Write down a finite set X of elements of V which spans W.

W = $\{p \in \Bbb R_3[x] |$ the sum of the coefficients of p is zero$\}$, $V =\Bbb R_3[x]$

I don't even know where to begin on this one. I've looked around the forum and every similar question references a bunch of stuff I don't know. For reference, this is my first time taking Linear Algebra and doing any sort of work with sets and spaces. I've done the following work:

$p_1 = a_0 + a_1x + a_2x^2 + a_3x^3, a_0 + a_1 + a_2 +a_3 = 0$

That's just one element of the set.

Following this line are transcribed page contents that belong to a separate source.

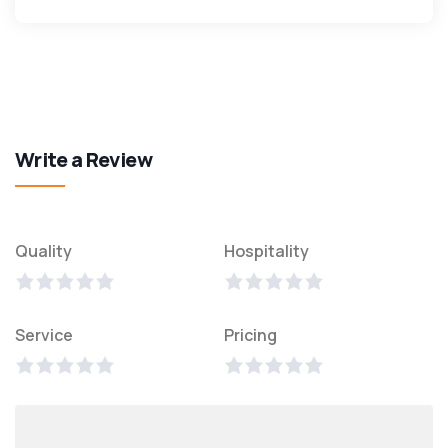
Write a Review
Quality
Hospitality
Service
Pricing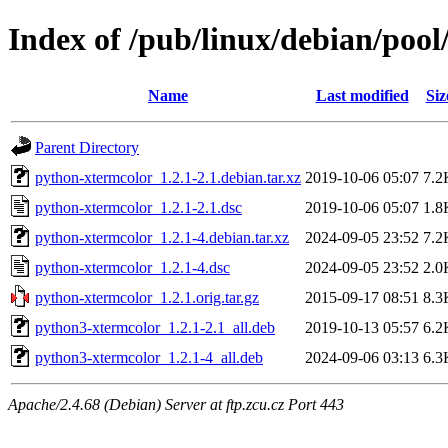
Index of /pub/linux/debian/poo
Name
Last modified
Siz
Parent Directory
python-xtermcolor_1.2.1-2.1.debian.tar.xz
2019-10-06 05:07
7.2
python-xtermcolor_1.2.1-2.1.dsc
2019-10-06 05:07
1.8
python-xtermcolor_1.2.1-4.debian.tar.xz
2024-09-05 23:52
7.2
python-xtermcolor_1.2.1-4.dsc
2024-09-05 23:52
2.0
python-xtermcolor_1.2.1.orig.tar.gz
2015-09-17 08:51
8.3
python3-xtermcolor_1.2.1-2.1_all.deb
2019-10-13 05:57
6.2
python3-xtermcolor_1.2.1-4_all.deb
2024-09-06 03:13
6.3
Apache/2.4.68 (Debian) Server at ftp.zcu.cz Port 443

Any help would be appreciated, thanks!

Answer 1

The condition given for $p=ax^3+bx^2+cx+d\in W$ is

$$a+b+c+d=0\implies d=-a-b-c$$

then

$$p=ax^3+bx^2+cx-a-b-c=a(x^3-1)+b(x^2-1)+c(x-1)$$

thus a basis for W is given by $$X=\{x-1,x^2-1,x^3-1\}$$

Answer 2

You can take $X=\{x-1,x^2-1,x^3-1\}$. Obviously, $X\subset W$, and therefore $\langle X\rangle\subset W$. Now, prove that any element of $W$ is a linear combination of elements of $X$ and you're done.

Answer 3

One way to begin:

Observe that if we define the linear functional

$$\;\phi: \Bbb R_3[x]\to\Bbb R\;,\;\;\phi(a_0+a_1x+\ldots+a_3x^3):=\sum_{k=0}^3a_k$$

then we get $\;W=\ker\phi\;$ , which automatically makes $\;W\;$ a hyperspace in $\;\Bbb R_3[x]\;$ since clearly $\;\phi\neq0\;$ , and thus $\;\dim K=\dim\Bbb R_3[x]-1=3\;$ , and you already know you're looking for $\;3\;$ linearly independent vectors in $\;W\;$.

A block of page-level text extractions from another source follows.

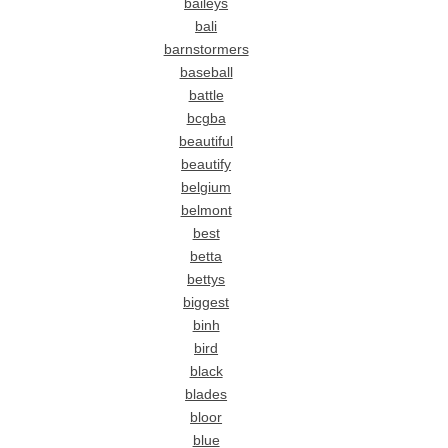
baileys
bali
barnstormers
baseball
battle
bcgba
beautiful
beautify
belgium
belmont
best
betta
bettys
biggest
binh
bird
black
blades
bloor
blue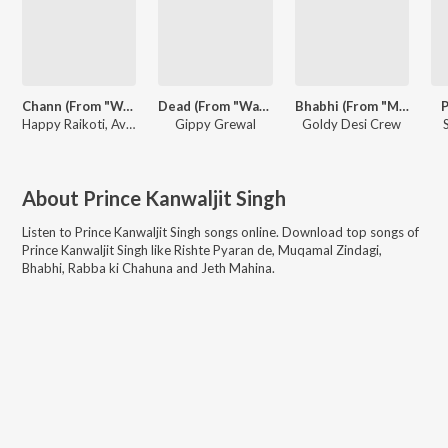
Chann (From "Warning 2")
Dead (From "Warning 2")
Bhabhi (From "Maa")
P
Happy Raikoti, Avvy Sra
Gippy Grewal
Goldy Desi Crew
About
Prince Kanwaljit Singh
Listen to
Prince Kanwaljit Singh
songs online. Download top songs of
Prince Kanwaljit Singh
like
Rishte Pyaran de, Muqamal Zindagi,
Bhabhi, Rabba ki Chahuna and Jeth Mahina
.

Now, $\;\sum\limits_{k=0}^3a_k=0\implies a_0=-a_1-a_2-a_3\;$ , so you can choose:

$$\begin{cases}\text{First}\,,\;\;a_1=-1\,,\,\,a_2=a_3=0\implies a_0=1\implies 1-x\\{}\\ \text{Second}\,,\;\;a_1=a_3=0,=,a_2=-1\implies a_0=1\implies 1-x^2\\{}\\\text{Third}\;\ldots\end{cases}$$

and I'll leave for you the third one...

Caution: You must be sure you can prove that the three vectors obtained as above are linearly independent.